Reynolds suggests millennial Thanksgiving turkey recipes, and we say no thanks

Enter the glitter turkey, the flavor-blasted turkey, and the Mountain Dew brine

Reynolds suggested some innovative turkey recipes this year, like the "Flavor Blasted Turkeys."
Photo courtesy/Reynolds

Turkey eaters have experimented with Thanksgiving recipes for years. 

We slow cook, instant pot, deep fry, oven bake, and microwave (just kidding). 

The tradition of Thanksgiving is predicated on a fabricated historical narrative anyway, so you have permission to experiment with flavors and rubs on your turkey during the holidays.

But this ... this we cannot allow. 

Reynolds decided millennials were being duped out of Thanksgiving by not giving them a turkey that represented who they truly are — like PC culture, complaining at work, not buying real estate, and destroying age-old food traditions forever (including Thanksgiving itself).

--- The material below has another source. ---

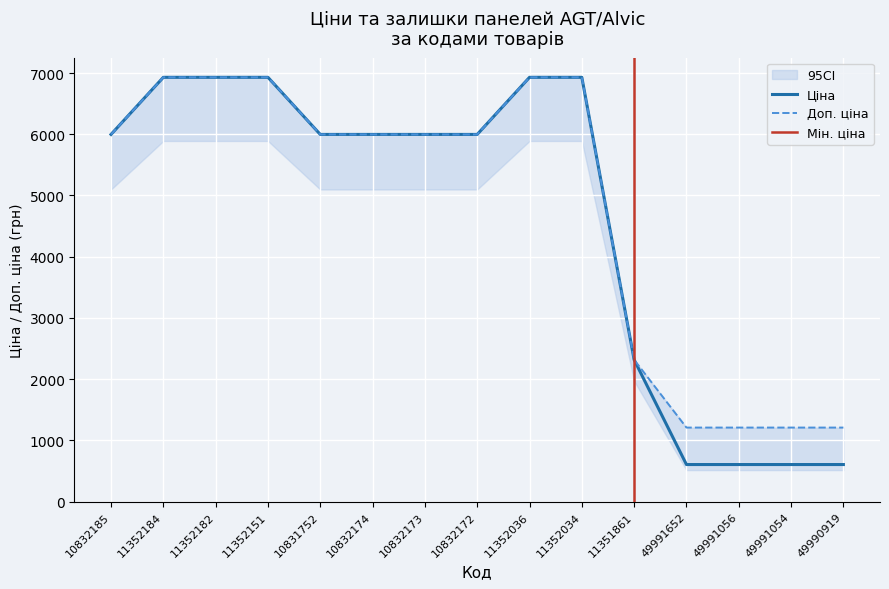

Reading left to right, extract all data points from this chart.

Ціна: 5996.8	6929.6	6929.6	6929.6	5996.8	5996.8	5996.8	5996.8	6929.6	6929.6	2315.9	604.2	604.2	604.2	604.2
Доп. ціна: 5996.8	6929.6	6929.6	6929.6	5996.8	5996.8	5996.8	5996.8	6929.6	6929.6	2316.0	1208.0	1208.0	1208.0	1208.0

So, ahead of this year's holiday the company released a few "creative" and "unique" recipes to "Make your Thanksgiving turkey the coolest on Instagram" that may or may not involve a quick trip to the craft store.

THE FLAVOR-BLASTED

First, Reynolds suggests a "Hot Turkey," which seems harmless in its name. But little did you know this turkey calls for "hot puffed cheese sticks" to be crushed and rolled onto the skin. Oh, and use those leftovers for garnish. 

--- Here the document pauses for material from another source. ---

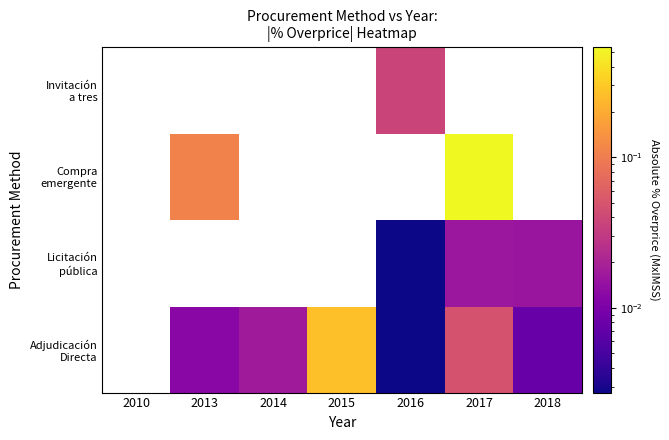

Which has a higher value, 2017 or 2014?

2017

Next up is "Ranch Flavored," which calls for "ranch-flavored corn chips," (so, Doritos) to be crushed and coated on with butter. 

Prefer an off-brand, underground taste? They suggest the "Onion Flavored," which, yep you guessed it, involves some sort of "onion-flavored ring" chip to be pulverized in a food processor and coated onto the animal carcass. 

THE ACIDIC BRINE

Flavor-blasted sound too salty for your dinner table? Let's move on to the "Mountain Dew Brine." This one asks that you let the turkey sit overnight in Mountain Dew, salt, and water. Healthy!

THE SHINY AND COMPLICATED

My personal favorite. The millennial "Glitter Turkey" is made by adding something called Gum-Tex powder, food coloring, and liquid pearl sheen.

I'll leave the how-to video that walks you through the recipe below, but I'd like to point out a few things about this recipe specifically. 

First, Gum-Tex powder is what makes fondant and gumpaste elastic and strong. Despite its name, it is edible. The recipe instructs you to mix the powder with water and boil, add food coloring, then spread the paste-like substance onto foil and let it harden before you bake for 30 minutes. After that, break the monstrosity up into pieces and put it into a coffee grinder. 

Then can you only sprinkle this onto the turkey.

Oh, but the recipe recommends making 12 to 16 individual batches of this to cover a 16-pound turkey. THEN you can prepare the actual food. 

Whoever says millennials are lazy has never seen this recipe.

In case you're actually considering trying to make a glitter turkey, please, don't do that. 

And one more thing you shouldn't do this Thanksgiving holiday, while you're here: ambrosia salad.